Spider diagram: if a location is near two or more sources, GIS draws a line to each 

 

Creating cell distance ranges: each cell potentially has a unique value. You display the the values using graduated colors so you can see the patterns

> You can summarize either discrete features or continuous data within the distance

> You can limit the area for which the GIS calculates distance by specifying a maximum distance  

 

Chapter 7: Mapping Change 

 

> Geographic features can change in location or change in character or magnitude

> Mapping change in location helps you see how features behave so you can predict where they might move

> Mapping change in character or magnitude shows how conditions in a given place have changed.

 

The geographic features:

> You can map discrete features that physically move, or events that represent geographic phenomena that change location 

> Discrete features can be tracked as they move through space 

> Might be individual features you can map paths for (hurricanes, vehicles, animals, etc).

> Events such as crime or earthquakes can represent geographic phenomena that occur at different locations 

 

Measuring time:

> You can measure time in trends, ‘before and after,’ and through cycles

> If you’re mapping trends, you need to determine the interval, the number of dates, and the duration. The duration divided by the number of dates gives you the interval. 

 

Mapping change:

> Time series: good for showing changes in boundaries, values for discrete areas, or surfaces.

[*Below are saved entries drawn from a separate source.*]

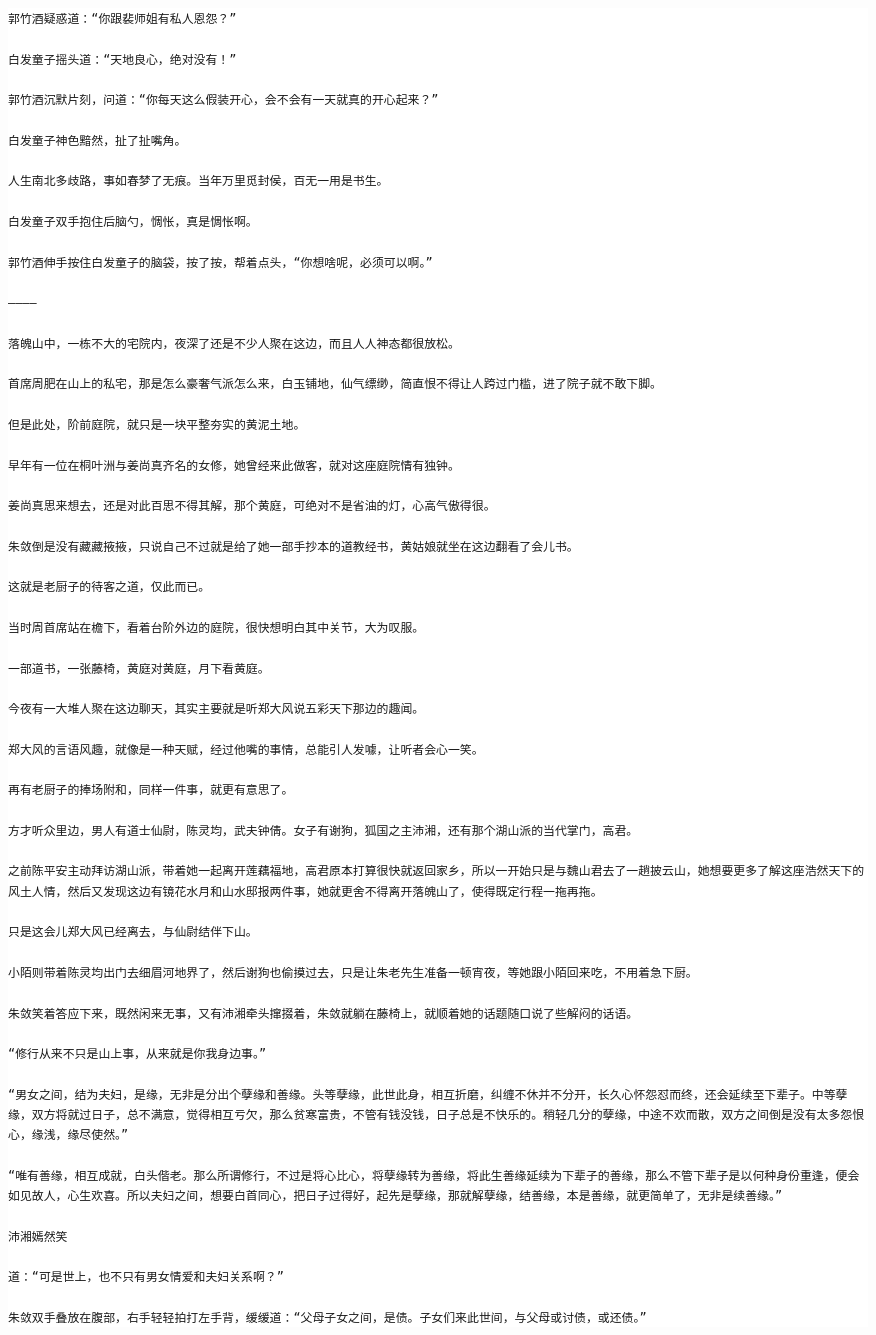     郭竹酒疑惑道：“你跟裴师姐有私人恩怨？”

    白发童子摇头道：“天地良心，绝对没有！”

    郭竹酒沉默片刻，问道：“你每天这么假装开心，会不会有一天就真的开心起来？”

    白发童子神色黯然，扯了扯嘴角。

    人生南北多歧路，事如春梦了无痕。当年万里觅封侯，百无一用是书生。

    白发童子双手抱住后脑勺，惆怅，真是惆怅啊。

    郭竹酒伸手按住白发童子的脑袋，按了按，帮着点头，“你想啥呢，必须可以啊。”

    ————

    落魄山中，一栋不大的宅院内，夜深了还是不少人聚在这边，而且人人神态都很放松。

    首席周肥在山上的私宅，那是怎么豪奢气派怎么来，白玉铺地，仙气缥缈，简直恨不得让人跨过门槛，进了院子就不敢下脚。

    但是此处，阶前庭院，就只是一块平整夯实的黄泥土地。

    早年有一位在桐叶洲与姜尚真齐名的女修，她曾经来此做客，就对这座庭院情有独钟。

    姜尚真思来想去，还是对此百思不得其解，那个黄庭，可绝对不是省油的灯，心高气傲得很。

    朱敛倒是没有藏藏掖掖，只说自己不过就是给了她一部手抄本的道教经书，黄姑娘就坐在这边翻看了会儿书。

    这就是老厨子的待客之道，仅此而已。

    当时周首席站在檐下，看着台阶外边的庭院，很快想明白其中关节，大为叹服。

    一部道书，一张藤椅，黄庭对黄庭，月下看黄庭。

    今夜有一大堆人聚在这边聊天，其实主要就是听郑大风说五彩天下那边的趣闻。

    郑大风的言语风趣，就像是一种天赋，经过他嘴的事情，总能引人发噱，让听者会心一笑。

    再有老厨子的捧场附和，同样一件事，就更有意思了。

    方才听众里边，男人有道士仙尉，陈灵均，武夫钟倩。女子有谢狗，狐国之主沛湘，还有那个湖山派的当代掌门，高君。

    之前陈平安主动拜访湖山派，带着她一起离开莲藕福地，高君原本打算很快就返回家乡，所以一开始只是与魏山君去了一趟披云山，她想要更多了解这座浩然天下的风土人情，然后又发现这边有镜花水月和山水邸报两件事，她就更舍不得离开落魄山了，使得既定行程一拖再拖。

    只是这会儿郑大风已经离去，与仙尉结伴下山。

    小陌则带着陈灵均出门去细眉河地界了，然后谢狗也偷摸过去，只是让朱老先生准备一顿宵夜，等她跟小陌回来吃，不用着急下厨。

    朱敛笑着答应下来，既然闲来无事，又有沛湘牵头撺掇着，朱敛就躺在藤椅上，就顺着她的话题随口说了些解闷的话语。

    “修行从来不只是山上事，从来就是你我身边事。”

    “男女之间，结为夫妇，是缘，无非是分出个孽缘和善缘。头等孽缘，此世此身，相互折磨，纠缠不休并不分开，长久心怀怨怼而终，还会延续至下辈子。中等孽缘，双方将就过日子，总不满意，觉得相互亏欠，那么贫寒富贵，不管有钱没钱，日子总是不快乐的。稍轻几分的孽缘，中途不欢而散，双方之间倒是没有太多怨恨心，缘浅，缘尽使然。”

    “唯有善缘，相互成就，白头偕老。那么所谓修行，不过是将心比心，将孽缘转为善缘，将此生善缘延续为下辈子的善缘，那么不管下辈子是以何种身份重逢，便会如见故人，心生欢喜。所以夫妇之间，想要白首同心，把日子过得好，起先是孽缘，那就解孽缘，结善缘，本是善缘，就更简单了，无非是续善缘。”

    沛湘嫣然笑

    道：“可是世上，也不只有男女情爱和夫妇关系啊？”

    朱敛双手叠放在腹部，右手轻轻拍打左手背，缓缓道：“父母子女之间，是债。子女们来此世间，与父母或讨债，或还债。”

– Good for showing the patterns of individual movement if you’re tracking many features, such as 911 calls over time.

> Showing fewer maps, farther apart in time, may make a change in values easier to see 

> Showing more maps closer together in time may reveal patterns that are missed when using fewer maps 

> It is difficult to compare more than five or six maps at a time

> Tracking map: good for showing movement in discrete locations, linear features, or area boundaries. 

– Good for showing incremental movement of discrete features 

> Linear features are often mapped before and after an event 

> Measuring change: measure and map change to show the amount, percentage, or rate of change in a place.